- To-do item
Transcribe exactly the line that contains "iju BEZ CENZURE reemitovalo je" and every line after it to the end of the entries, and nothing more.

BEGIN

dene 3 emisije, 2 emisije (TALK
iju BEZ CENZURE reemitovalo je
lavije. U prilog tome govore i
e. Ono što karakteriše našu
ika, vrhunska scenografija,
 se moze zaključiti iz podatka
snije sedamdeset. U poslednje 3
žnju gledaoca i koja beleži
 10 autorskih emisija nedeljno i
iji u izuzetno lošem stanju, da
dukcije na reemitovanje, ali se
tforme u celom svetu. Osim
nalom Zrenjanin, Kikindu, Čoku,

END

- Answer to this exercise
iju BEZ CENZURE reemitovalo je
lavije. U prilog tome govore i
e. Ono što karakteriše našu
ika, vrhunska scenografija,
 se moze zaključiti iz podatka
snije sedamdeset. U poslednje 3
žnju gledaoca i koja beleži
 10 autorskih emisija nedeljno i
iji u izuzetno lošem stanju, da
dukcije na reemitovanje, ali se
tforme u celom svetu. Osim
nalom Zrenjanin, Kikindu, Čoku,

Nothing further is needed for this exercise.